(Labeled area outline entries)
* * *

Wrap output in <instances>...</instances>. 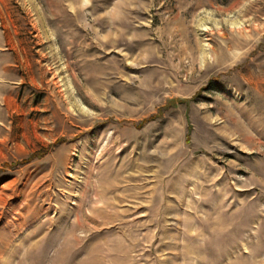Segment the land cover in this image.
<instances>
[{"label": "rangeland", "instance_id": "1", "mask_svg": "<svg viewBox=\"0 0 264 264\" xmlns=\"http://www.w3.org/2000/svg\"><path fill=\"white\" fill-rule=\"evenodd\" d=\"M0 264H264V0H0Z\"/></svg>", "mask_w": 264, "mask_h": 264}]
</instances>
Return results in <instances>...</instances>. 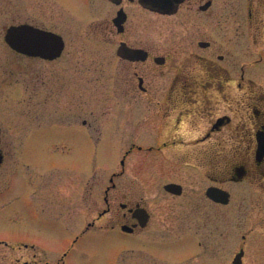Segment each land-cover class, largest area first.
<instances>
[{
  "label": "rangeland",
  "instance_id": "rangeland-1",
  "mask_svg": "<svg viewBox=\"0 0 264 264\" xmlns=\"http://www.w3.org/2000/svg\"><path fill=\"white\" fill-rule=\"evenodd\" d=\"M64 1L69 6L82 2L0 0V147L5 155L0 166V241L6 243L0 244V264H25L34 260L35 252L39 264H108L129 248L149 246L142 233L118 228L81 236L86 223L105 208L107 186L116 204L145 199L160 230L170 216H195L201 229L193 240L208 249L196 256L199 262L231 264L241 236L247 235L249 244L253 241L244 262L264 264V191L235 190L229 208L211 205L201 192L212 184L209 176L220 172L199 155H187L189 144L170 146L165 153L146 151L143 146L160 143L145 138L138 80L117 56L118 44L100 42L112 37L96 27L105 14L80 10L64 23ZM181 22H189L187 16H138L125 37L143 30L148 38L169 44L186 37L169 30ZM22 23L61 34L66 41L61 57L46 61L12 50L4 40L6 28ZM146 82L157 87L163 79L156 75ZM113 173H121L115 188ZM172 181L186 186L185 202L164 195L163 186ZM176 231L151 238L180 254L184 246ZM253 232L258 237L250 239ZM165 251L159 250L161 258H166Z\"/></svg>",
  "mask_w": 264,
  "mask_h": 264
},
{
  "label": "flooded vegetation",
  "instance_id": "flooded-vegetation-1",
  "mask_svg": "<svg viewBox=\"0 0 264 264\" xmlns=\"http://www.w3.org/2000/svg\"><path fill=\"white\" fill-rule=\"evenodd\" d=\"M80 10L105 14L96 21V27L108 31L112 37L100 40L101 43L118 44V47L124 43L148 53L144 61L119 57L138 80L135 91L139 90L143 99L140 121L145 138L160 143L143 146L146 151L165 153L170 146L189 144L192 149L187 155L192 158L199 155L206 166L220 172L218 177L209 176L212 184L201 192L203 200L211 205L229 208L235 190L264 191V0H82L72 6L64 1V23L68 15L79 16ZM146 14L187 16L189 22L175 23L169 29L186 37L167 44L162 39L148 38L141 30L136 37L126 38L127 32L132 30L129 25ZM119 16L125 17L124 21H118L122 22V32L115 21ZM156 75H160L163 82L157 87L149 86L146 79ZM130 112L131 117L134 116L132 107ZM137 148L143 149L142 146ZM133 150L131 147L127 153ZM121 173L112 174L113 188L116 187L113 180ZM177 184L182 188L179 194L165 190L166 184L163 186L164 195L175 202L184 200L187 194L186 186ZM210 187L227 191L228 202L209 198ZM109 192L110 186H107L105 208L86 223L81 236L117 228L123 231L122 227L128 225L132 231L123 232L142 233L144 244L149 246L129 248L108 264H213L209 259L199 262L200 258L196 257L208 249L202 242L193 240L201 229L195 216H170L169 224L163 226L166 229L160 230L145 199L133 205L129 201L116 204ZM138 208L145 209L148 216L144 226L139 225L134 215ZM175 229L179 230L175 233H181L184 246L180 254H174L172 247H161L159 241L151 238L155 233H170ZM241 237L243 242L236 254L242 251V264H246V249L253 240L249 244L247 235ZM256 237L253 232L250 239ZM0 244L6 245L2 241ZM25 247L36 250L33 245L25 244ZM159 250H166L167 259L161 258ZM33 256L34 260L24 263L39 264L36 252ZM68 256L64 254V263ZM174 257H177L176 262L169 261Z\"/></svg>",
  "mask_w": 264,
  "mask_h": 264
},
{
  "label": "water",
  "instance_id": "water-1",
  "mask_svg": "<svg viewBox=\"0 0 264 264\" xmlns=\"http://www.w3.org/2000/svg\"><path fill=\"white\" fill-rule=\"evenodd\" d=\"M125 17H117L115 20L120 32L123 31L122 22ZM6 43L16 52L29 56L40 57L46 60H54L62 55L65 47L63 37L53 31L45 30L43 28L34 26L32 24L24 23L19 25H11L5 31ZM118 55L121 58L129 60H146L148 57L147 51L143 49H135L122 43L118 48ZM1 133V129H0ZM3 161V154L0 149V165ZM124 163V162H122ZM169 192L179 194L181 192V185L170 183L165 186ZM209 198L216 202L227 203L229 200V193L216 187H210L207 191ZM139 220L140 225L144 226L147 220L145 211H136L134 214ZM132 228L123 226V230L131 232ZM243 252L238 253L233 261V264H242Z\"/></svg>",
  "mask_w": 264,
  "mask_h": 264
}]
</instances>
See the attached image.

* * *

**Given request:** List every line above that contains the string "rangeland", treating uppercase and lowercase as different.

**Result of this exercise:**
[{"label": "rangeland", "instance_id": "1", "mask_svg": "<svg viewBox=\"0 0 264 264\" xmlns=\"http://www.w3.org/2000/svg\"><path fill=\"white\" fill-rule=\"evenodd\" d=\"M0 264H264V0H0Z\"/></svg>", "mask_w": 264, "mask_h": 264}]
  "label": "rangeland",
  "instance_id": "rangeland-1",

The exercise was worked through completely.